Lorenzo Fioramonti, ministro Istruzione si dimette. M5s: “Ci restituisca i 70mila euro che ci deve”

di redazione Blitz
Pubblicato il 26 Dicembre 2019 9:04 | Ultimo aggiornamento: 26 Dicembre 2019 12:39
lorenzo fioramonti ansa

Lorenzo Fioramonti (Ansa)

ROMA – Lorenzo Fioramonti ha consegnato la lettera di dimissioni al premier Giuseppe Conte. Il ministro dell’Istruzione, nelle ultime settimane aveva più volte lamentato la mancanza di fondi per la scuola e l’università in manovra.

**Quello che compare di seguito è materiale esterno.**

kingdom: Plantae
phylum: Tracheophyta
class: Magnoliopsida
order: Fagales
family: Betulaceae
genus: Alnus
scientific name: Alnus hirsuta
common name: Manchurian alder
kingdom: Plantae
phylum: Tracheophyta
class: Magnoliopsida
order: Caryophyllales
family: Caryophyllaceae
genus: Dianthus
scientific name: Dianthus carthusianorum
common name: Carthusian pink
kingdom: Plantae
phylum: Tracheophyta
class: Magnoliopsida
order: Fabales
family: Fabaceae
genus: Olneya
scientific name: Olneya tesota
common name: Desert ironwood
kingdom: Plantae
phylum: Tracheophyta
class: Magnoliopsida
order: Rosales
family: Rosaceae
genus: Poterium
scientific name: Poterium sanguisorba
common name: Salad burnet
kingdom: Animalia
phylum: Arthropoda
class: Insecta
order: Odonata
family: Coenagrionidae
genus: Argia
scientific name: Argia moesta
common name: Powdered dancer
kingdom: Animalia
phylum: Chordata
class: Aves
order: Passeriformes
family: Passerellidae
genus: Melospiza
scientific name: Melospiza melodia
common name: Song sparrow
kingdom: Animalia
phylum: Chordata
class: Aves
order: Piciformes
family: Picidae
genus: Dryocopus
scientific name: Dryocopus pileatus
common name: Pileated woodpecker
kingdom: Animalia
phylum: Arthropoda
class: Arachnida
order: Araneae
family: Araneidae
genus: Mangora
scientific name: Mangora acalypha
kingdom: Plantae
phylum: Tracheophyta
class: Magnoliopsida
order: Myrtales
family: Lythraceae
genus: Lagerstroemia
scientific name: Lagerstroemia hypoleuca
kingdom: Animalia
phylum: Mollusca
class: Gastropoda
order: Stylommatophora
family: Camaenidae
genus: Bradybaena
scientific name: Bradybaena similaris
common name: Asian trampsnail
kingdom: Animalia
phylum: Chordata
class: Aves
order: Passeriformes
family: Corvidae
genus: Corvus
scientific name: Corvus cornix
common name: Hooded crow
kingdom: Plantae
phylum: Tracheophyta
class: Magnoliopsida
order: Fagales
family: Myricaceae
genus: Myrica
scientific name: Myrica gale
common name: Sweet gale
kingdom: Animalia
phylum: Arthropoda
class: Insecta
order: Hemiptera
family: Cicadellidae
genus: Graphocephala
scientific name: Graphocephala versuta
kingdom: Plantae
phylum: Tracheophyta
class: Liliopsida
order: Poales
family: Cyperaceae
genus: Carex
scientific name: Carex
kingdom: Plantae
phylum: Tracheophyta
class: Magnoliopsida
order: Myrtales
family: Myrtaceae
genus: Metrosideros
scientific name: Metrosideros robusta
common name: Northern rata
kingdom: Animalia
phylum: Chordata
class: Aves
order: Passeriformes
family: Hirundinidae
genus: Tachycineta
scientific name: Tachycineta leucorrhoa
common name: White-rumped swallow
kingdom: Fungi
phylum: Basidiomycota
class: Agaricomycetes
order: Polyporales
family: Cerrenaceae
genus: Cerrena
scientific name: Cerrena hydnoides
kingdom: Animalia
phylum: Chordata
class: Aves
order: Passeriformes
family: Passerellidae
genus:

Secondo quanto riferiscono diverse fonti di maggioranza, Fioramonti potrebbe ora lasciare M5s per fondare un gruppo parlamentare autonomo ma “filogovernativo”, come embrione di un nuovo soggetto politico.

Con lui, secondo quanto scrive l’Agi, altri deputati abbandonerebbero il Movimento senza però far mancare l’appoggio a Conte.

Le dimissioni del ministro erano rimaste nell’aria per tutta la sera del 25 per essere poi confermate da Palazzo Chigi poco dopo le 23.  I rumor delle dimissioni del responsabile dell’Istruzione duravano da giorni ed erano legati all’approvazione della manovra, con il mancato stanziamento dei fondi attesi per l’Istruzione. 

Il ministro dell’Economia Roberto Gualtieri, in una recente intervista a Repubblica, aveva ammesso: “Abbiamo inserito circa due miliardi aggiuntivi per scuola, università e ricerca. Avrei voluto destinare ancora più risorse a questi settori fondamentali. L’impegno è per la prossima manovra”. 

Nei giorni scorsi si sono fatti i nomi di alcuni deputati che potrebbero seguirlo, tra cui Nunzio Angiola e Gianluca Rospi, ma anche l’ex M5s Andrea Cecconi. Per la successione al ministero dell’Istruzione il nome invece più ricorrente è quello di Nicola Morra, attuale presidente della Commissione parlamentare antimafia.

Fioramonti, M5s: “Tre miliardi non stanziati? Ci restituisca 70mila euro”

“Se non ci sono tre miliardi per scuola e università, mi dimetto”. Lorenzo Fioramonti lo aveva detto pubblicamente ed ora dalle parole è passato ai fatti.  Come scrive il Corriere della Sera, la questione delle risorse mancanti è solo una delle motivazioni che lo hanno spinto a lasciare. Fioramonti infatti, da molto tempo non condivideva quasi nulla del Movimento 5 Stelle.  L’ormai ex ministro non gradiva la linea decisa dal ministro Luigi Di Maio, oltre che dell’invasione di campo della Casaleggio Associati. Anche per questo dal Movimento la prendono male e fanno filtrare una frase velenosa: “Tre miliardi? Cominciasse lui a restituire i 70 mila euro che ci deve”.